We should be getting tested now more than ever

News

20/04/2017

MTV Shuga made its return to African television on the 27th of March 2017, the “Down South” team made their way to Nairobi for a special Season 5 premiere. Those who have been following the show since its inception in 2009 will know that Nairobi is where it all began for the “Shugafam”.

The premiere in Nairobi was very exciting and it was great to see old cast members from previous seasons at the event. The stories and memories from the first two seasons came back to mind. It was really good to see them come through and support the season.https://twitter.com/nickmutuma/status/846995978775384064

Listening to the actors talk about how they feel about the show, how they are excited about it and how being a part of the show actively influenced their habits and actions was amazing. Nick Mutuma (Who made his season 5 debut at the end of last week) admitted that after season 1 the male cast all went to get tested for the first time.

The show has changed the lives of many people around the world and has encouraged young people to be more open about certain taboo topics, especially HIV and AIDS. Growing up in the 90’s, images of people suffering from HIV and AIDS were all over our media. On TV and in the newspapers, men and women alike, with their genders barely discernable because of immense weight loss, eyes large and sunken and loss of hair; were strewn across most major media outlets in a bid to make us all aware of the inevitable consequences of infection. The imagery did what it was supposed to. We were scared. I for one, knew I was going nowhere near a boy. My mother advised me not to look them in the eye until I was married. My father, took a more succinct approach. After I was done with high school, he took me upcountry to visit his elder sister who was on her death bed due to AIDS related complications. She looked just like those images I had seen so many times before and I vowed to stay a virgin until I was married.

In the early naughties, Voluntary Counselling and Testing centres (VCT’s) cropped up all over Nairobi and getting tested was a thing everyone did. Groups of friends would make a thing of it and go together, offering each other mental support, and more and more couples would make these trips every three months as recommended. I remember the first time I got tested, and being terribly anxious about the results despite the fact that I was still a virgin. I also remember making the trip with a new boyfriend a few years later, when we realized that we wanted to take things to the next level. Somehow that made us even closer, as though we’d faced the idea death together. Young love.

Fast forward a few years and things aren’t quite the same any ore. We aren’t as scared, I think, as we used to be and that could possibly be because ARVs have pretty much changed the face of living with HIV. Living positively, as it’s now referred to doesn’t look that bad, and because of this there has been a growing laxity in taking steps to protect ourselves.

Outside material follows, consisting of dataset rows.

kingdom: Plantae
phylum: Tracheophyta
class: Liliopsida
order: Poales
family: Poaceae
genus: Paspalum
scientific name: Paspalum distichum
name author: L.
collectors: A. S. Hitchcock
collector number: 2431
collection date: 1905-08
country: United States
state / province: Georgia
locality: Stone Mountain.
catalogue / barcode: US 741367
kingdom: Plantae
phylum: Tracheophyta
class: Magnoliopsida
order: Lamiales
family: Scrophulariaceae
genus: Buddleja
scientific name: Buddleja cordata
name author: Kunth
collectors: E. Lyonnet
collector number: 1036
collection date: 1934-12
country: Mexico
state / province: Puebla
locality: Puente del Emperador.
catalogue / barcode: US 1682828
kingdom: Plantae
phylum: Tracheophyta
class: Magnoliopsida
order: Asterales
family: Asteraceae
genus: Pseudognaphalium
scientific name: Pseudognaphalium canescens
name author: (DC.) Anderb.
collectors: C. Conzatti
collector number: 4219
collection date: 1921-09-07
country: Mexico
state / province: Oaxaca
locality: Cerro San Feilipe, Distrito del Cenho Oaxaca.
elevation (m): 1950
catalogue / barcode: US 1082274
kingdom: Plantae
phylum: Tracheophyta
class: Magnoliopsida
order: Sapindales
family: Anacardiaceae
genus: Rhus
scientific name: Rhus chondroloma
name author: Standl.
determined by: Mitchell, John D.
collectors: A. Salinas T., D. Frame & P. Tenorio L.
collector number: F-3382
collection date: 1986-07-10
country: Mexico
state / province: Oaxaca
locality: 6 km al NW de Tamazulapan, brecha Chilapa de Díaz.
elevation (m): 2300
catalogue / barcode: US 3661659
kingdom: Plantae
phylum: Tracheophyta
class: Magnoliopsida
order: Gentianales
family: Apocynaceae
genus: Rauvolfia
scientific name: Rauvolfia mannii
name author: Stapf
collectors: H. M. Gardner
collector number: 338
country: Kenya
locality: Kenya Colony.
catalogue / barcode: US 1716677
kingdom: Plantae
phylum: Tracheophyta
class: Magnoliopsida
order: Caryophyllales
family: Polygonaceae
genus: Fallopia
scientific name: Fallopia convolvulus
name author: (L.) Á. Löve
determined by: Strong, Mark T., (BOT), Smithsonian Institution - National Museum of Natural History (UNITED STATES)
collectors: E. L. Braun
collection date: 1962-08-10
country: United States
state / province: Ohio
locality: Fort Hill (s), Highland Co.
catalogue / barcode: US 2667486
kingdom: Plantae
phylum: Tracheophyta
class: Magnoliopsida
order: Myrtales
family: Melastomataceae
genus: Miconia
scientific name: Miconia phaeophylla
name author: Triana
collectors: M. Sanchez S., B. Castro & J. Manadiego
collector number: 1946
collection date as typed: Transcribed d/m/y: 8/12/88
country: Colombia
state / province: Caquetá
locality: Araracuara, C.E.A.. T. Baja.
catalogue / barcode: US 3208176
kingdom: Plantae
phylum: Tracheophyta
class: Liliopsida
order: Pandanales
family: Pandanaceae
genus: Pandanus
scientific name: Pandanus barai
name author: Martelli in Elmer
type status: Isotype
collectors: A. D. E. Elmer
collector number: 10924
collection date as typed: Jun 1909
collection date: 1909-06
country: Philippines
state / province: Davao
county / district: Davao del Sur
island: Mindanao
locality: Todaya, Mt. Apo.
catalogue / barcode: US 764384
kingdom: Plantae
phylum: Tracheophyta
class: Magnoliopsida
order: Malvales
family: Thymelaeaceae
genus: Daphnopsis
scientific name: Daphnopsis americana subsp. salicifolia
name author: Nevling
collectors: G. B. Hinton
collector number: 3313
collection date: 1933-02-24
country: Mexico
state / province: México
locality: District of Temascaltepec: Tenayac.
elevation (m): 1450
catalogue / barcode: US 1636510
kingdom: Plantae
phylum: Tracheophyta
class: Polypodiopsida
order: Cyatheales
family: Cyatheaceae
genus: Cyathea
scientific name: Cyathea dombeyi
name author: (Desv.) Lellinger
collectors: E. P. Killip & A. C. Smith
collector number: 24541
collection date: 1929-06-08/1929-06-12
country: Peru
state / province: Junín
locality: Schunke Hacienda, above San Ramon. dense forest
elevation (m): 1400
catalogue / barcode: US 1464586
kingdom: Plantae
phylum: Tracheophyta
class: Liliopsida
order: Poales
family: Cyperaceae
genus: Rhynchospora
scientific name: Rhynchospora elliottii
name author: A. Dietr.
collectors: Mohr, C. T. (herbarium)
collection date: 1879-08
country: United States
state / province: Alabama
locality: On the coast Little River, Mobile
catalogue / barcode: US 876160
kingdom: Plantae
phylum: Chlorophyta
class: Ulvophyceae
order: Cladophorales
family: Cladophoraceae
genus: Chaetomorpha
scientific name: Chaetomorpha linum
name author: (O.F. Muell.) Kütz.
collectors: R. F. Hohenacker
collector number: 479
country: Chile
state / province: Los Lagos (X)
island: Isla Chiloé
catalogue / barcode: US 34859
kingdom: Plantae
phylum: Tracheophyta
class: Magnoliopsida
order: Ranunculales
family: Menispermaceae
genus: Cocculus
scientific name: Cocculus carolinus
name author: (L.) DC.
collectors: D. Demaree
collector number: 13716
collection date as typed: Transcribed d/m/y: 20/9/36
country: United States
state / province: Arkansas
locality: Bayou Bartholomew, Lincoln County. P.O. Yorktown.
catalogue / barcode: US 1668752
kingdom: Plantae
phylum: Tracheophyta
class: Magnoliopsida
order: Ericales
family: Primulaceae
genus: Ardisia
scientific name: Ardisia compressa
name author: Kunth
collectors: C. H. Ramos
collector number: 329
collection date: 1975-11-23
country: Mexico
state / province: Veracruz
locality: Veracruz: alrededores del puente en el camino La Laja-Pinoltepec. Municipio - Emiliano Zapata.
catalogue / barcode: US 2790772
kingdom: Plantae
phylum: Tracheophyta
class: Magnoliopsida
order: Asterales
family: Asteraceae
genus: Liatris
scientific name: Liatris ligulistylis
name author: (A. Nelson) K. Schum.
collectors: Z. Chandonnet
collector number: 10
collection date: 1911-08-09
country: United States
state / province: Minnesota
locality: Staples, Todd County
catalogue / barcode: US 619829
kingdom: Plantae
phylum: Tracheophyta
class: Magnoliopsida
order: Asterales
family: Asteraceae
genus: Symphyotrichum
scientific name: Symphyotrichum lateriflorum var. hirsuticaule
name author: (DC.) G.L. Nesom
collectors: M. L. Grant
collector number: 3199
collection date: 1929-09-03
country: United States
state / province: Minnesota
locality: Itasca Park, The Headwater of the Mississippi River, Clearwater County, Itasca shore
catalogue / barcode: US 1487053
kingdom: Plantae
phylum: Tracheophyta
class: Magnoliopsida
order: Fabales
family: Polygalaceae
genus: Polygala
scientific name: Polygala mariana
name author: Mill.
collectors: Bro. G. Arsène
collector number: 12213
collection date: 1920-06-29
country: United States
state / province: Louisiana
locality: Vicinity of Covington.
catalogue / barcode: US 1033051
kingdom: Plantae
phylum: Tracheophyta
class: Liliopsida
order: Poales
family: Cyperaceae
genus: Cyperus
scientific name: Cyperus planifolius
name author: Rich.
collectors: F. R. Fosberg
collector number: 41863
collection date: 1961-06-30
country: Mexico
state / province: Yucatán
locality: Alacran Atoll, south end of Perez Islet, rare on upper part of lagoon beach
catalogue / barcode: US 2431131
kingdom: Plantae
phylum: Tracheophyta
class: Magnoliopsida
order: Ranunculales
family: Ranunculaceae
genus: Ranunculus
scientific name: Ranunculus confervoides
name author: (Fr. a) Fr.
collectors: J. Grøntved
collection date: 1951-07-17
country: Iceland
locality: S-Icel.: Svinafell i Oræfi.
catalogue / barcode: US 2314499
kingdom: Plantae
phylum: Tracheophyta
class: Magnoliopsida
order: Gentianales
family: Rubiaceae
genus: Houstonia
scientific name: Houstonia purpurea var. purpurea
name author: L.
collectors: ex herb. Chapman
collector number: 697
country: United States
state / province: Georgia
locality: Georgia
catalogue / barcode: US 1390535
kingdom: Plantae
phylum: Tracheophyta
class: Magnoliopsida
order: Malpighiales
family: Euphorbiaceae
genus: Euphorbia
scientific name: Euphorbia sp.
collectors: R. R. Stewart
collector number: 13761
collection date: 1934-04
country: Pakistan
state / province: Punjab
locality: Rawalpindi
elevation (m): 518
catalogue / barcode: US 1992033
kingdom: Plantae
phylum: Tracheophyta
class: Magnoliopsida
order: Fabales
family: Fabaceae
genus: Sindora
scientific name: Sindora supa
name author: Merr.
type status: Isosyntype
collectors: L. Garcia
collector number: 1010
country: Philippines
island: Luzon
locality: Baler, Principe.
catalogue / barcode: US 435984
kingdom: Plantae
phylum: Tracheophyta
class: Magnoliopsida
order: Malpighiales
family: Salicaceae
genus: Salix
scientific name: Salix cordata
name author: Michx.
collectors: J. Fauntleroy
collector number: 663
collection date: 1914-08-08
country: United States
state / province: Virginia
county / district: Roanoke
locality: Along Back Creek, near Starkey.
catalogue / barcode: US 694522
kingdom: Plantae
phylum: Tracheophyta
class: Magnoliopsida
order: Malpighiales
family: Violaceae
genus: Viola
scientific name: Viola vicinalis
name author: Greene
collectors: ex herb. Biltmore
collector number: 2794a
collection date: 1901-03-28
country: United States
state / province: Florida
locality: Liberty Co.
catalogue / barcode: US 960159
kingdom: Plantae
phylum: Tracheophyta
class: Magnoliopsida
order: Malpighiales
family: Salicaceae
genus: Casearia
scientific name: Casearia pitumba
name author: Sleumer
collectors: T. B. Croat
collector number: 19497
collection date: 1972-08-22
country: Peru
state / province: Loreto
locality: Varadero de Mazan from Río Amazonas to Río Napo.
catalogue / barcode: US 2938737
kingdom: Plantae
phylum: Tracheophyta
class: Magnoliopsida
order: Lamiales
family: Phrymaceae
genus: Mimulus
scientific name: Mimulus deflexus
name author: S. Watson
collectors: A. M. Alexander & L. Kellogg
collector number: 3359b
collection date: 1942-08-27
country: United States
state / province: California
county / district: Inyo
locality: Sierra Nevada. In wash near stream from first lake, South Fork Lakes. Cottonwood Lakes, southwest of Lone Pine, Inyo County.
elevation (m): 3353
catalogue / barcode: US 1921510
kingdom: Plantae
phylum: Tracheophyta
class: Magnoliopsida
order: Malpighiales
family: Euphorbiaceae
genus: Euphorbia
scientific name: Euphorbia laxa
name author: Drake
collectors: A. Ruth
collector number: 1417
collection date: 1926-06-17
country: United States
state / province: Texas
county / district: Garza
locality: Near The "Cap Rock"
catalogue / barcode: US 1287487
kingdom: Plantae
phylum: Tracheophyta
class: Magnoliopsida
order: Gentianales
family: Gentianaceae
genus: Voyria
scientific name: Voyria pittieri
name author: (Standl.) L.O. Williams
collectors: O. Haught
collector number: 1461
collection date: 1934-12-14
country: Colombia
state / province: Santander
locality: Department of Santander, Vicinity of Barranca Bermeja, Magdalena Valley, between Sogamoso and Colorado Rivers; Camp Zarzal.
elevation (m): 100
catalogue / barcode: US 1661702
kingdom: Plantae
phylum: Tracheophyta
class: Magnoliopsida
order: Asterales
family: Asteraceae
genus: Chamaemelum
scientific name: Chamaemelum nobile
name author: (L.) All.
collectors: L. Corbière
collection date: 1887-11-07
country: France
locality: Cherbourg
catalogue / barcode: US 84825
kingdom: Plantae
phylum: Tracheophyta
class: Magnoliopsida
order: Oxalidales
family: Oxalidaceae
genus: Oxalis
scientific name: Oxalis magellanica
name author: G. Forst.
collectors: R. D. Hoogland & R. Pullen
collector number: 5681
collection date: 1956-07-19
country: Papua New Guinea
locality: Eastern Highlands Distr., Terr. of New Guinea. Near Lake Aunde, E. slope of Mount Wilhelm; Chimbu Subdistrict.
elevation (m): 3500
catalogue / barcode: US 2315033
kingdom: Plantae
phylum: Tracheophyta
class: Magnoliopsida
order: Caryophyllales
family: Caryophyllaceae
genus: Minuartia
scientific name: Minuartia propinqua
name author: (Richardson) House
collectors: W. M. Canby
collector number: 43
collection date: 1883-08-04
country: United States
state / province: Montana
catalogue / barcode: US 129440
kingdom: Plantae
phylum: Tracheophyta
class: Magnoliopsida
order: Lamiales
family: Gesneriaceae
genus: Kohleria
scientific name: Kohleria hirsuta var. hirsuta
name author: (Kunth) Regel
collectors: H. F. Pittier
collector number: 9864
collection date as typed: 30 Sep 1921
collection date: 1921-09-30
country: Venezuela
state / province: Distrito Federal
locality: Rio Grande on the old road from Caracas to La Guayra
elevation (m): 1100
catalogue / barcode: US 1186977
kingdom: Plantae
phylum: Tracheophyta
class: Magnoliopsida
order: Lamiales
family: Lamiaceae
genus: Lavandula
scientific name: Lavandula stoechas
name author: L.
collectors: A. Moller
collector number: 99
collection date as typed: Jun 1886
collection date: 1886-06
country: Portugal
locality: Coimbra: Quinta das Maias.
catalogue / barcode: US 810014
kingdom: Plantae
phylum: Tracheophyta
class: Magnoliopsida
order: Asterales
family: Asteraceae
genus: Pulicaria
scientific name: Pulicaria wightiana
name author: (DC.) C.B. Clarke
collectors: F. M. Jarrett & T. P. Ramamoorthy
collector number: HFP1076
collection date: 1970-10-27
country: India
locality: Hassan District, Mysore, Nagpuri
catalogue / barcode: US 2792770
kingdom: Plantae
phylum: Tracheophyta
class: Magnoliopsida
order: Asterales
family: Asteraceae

I asked a few of my friends if going to a VCT was something they still do, and while most of them said they’d love to, they felt life gets hectic, work comes in the way, they don’t think people “look” like they could be infected, or they just keep forgetting to go. People now seem to be more afraid of getting pregnant, than they are of getting infected. They also assume that infection rates have gone down, so the risk is less.

Unfortunately, Kenya’s rate of new HIV infections has been steadily rising over the past decade, dramatically faster than in any other country in sub-saharan Africa (source). While the number of people dying has lessened, the number of new people living with HIV has risen and because we can no longer easily tell who’s infected, this is all the more reason to get tested, and regularly keep up with getting tested while actively protecting ourselves from the disease.